Extracted data Block Start

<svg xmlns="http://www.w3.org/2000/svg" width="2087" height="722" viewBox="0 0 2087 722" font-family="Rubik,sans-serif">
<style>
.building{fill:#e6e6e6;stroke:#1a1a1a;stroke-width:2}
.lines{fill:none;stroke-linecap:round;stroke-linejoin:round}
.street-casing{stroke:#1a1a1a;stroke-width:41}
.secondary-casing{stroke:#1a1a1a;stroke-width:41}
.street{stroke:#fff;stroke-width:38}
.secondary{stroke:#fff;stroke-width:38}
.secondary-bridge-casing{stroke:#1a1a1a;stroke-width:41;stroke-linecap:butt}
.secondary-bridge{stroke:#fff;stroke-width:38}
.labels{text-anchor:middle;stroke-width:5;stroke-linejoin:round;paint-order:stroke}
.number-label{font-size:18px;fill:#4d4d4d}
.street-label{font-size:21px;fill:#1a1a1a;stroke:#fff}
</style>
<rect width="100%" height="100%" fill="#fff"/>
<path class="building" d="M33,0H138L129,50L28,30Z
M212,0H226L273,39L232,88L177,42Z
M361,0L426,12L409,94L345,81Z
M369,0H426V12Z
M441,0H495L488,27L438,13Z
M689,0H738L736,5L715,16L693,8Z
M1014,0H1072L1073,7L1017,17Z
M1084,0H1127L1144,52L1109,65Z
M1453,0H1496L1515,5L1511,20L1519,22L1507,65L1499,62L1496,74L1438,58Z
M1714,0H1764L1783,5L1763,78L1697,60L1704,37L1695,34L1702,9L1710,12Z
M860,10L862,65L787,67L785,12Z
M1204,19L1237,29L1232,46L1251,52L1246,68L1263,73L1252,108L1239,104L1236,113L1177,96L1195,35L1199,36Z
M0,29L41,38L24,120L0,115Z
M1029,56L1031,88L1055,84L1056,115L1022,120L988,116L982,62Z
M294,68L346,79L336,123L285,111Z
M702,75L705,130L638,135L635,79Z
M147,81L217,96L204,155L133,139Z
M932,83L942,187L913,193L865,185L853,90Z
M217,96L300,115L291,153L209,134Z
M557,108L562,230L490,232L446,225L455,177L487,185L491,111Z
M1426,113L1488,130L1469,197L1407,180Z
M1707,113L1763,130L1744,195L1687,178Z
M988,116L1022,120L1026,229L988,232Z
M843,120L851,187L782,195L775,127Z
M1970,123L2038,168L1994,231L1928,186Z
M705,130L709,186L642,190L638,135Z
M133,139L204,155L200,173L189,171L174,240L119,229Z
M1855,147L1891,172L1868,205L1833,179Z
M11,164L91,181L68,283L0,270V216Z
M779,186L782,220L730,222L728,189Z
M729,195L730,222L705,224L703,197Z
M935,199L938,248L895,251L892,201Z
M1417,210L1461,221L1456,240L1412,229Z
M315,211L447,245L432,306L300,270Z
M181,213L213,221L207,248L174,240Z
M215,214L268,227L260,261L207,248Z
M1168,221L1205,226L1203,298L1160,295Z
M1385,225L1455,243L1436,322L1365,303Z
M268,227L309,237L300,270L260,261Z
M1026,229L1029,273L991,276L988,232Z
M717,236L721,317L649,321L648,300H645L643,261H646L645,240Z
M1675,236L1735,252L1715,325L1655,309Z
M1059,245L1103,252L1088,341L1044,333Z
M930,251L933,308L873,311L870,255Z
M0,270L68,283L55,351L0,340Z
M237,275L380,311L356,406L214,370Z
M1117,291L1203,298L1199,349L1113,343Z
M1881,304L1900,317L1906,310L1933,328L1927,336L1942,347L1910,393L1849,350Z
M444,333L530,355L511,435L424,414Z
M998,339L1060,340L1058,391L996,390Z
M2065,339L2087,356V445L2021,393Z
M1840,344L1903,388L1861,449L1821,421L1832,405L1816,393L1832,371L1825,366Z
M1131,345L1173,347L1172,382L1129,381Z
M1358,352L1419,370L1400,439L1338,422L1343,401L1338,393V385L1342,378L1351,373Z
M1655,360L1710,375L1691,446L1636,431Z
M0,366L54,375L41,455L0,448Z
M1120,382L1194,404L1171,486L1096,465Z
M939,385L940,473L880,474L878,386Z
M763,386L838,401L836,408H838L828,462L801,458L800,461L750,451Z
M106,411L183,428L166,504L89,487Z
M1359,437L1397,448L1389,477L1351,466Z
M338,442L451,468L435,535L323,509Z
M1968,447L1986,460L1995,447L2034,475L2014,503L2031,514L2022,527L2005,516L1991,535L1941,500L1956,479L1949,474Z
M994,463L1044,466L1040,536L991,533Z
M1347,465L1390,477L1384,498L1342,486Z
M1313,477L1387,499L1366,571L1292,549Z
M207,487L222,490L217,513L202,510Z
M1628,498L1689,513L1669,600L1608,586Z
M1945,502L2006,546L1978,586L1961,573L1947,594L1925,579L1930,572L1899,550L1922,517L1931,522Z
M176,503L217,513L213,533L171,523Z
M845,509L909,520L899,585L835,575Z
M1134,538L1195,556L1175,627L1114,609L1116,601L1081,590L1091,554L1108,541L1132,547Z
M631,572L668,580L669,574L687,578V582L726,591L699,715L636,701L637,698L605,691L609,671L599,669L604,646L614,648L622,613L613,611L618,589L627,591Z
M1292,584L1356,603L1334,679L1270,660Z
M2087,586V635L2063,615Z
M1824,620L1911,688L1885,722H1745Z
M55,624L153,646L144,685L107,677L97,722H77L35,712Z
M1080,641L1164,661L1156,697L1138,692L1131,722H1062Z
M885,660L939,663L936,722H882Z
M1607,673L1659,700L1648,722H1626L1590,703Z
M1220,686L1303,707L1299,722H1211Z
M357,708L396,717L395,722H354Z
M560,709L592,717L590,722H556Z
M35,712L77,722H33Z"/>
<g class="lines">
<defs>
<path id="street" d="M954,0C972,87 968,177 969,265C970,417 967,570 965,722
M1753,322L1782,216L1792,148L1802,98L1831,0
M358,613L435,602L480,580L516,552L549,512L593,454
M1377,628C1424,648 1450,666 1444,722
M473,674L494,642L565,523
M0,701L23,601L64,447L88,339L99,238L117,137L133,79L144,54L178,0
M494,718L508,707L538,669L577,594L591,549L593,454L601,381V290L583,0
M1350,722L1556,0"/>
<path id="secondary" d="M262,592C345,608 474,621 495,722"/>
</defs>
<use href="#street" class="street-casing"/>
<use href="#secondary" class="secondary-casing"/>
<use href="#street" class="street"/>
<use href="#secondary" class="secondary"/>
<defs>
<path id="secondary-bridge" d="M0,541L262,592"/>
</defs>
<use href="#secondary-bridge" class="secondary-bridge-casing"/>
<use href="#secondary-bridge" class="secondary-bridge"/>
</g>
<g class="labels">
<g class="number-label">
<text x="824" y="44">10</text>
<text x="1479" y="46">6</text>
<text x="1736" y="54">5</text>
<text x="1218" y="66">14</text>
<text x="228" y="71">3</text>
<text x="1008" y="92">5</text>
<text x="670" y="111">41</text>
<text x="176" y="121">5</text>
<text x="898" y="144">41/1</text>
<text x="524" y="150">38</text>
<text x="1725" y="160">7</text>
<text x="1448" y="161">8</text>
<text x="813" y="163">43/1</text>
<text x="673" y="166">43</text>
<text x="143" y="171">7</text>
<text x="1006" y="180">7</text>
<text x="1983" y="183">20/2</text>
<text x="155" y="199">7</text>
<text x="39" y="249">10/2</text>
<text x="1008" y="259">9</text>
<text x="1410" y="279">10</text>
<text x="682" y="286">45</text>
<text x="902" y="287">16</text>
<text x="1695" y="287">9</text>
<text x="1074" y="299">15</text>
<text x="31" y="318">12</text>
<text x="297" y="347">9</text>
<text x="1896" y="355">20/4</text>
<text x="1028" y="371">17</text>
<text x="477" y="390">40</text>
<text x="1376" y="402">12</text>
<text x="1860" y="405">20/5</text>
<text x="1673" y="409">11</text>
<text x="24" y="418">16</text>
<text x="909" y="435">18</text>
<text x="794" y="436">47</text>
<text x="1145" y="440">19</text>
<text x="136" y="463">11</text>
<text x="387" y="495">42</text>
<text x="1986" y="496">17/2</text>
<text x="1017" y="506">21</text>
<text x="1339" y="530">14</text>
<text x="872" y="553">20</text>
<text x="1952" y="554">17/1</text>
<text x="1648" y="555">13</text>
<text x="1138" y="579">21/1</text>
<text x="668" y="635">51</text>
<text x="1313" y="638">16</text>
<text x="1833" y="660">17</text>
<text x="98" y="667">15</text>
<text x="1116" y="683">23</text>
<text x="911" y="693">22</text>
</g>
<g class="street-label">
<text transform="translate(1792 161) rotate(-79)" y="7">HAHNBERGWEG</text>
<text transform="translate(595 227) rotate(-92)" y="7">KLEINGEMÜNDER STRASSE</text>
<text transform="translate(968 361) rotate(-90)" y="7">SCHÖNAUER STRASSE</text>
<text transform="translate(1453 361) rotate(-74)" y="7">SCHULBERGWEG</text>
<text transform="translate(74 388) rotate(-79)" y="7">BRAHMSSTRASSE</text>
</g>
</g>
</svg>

Extracted data Block End

Look through the entries above and list every line containing "lines".

# [Task response]
.lines{fill:none;stroke-linecap:round;stroke-linejoin:round}
<g class="lines">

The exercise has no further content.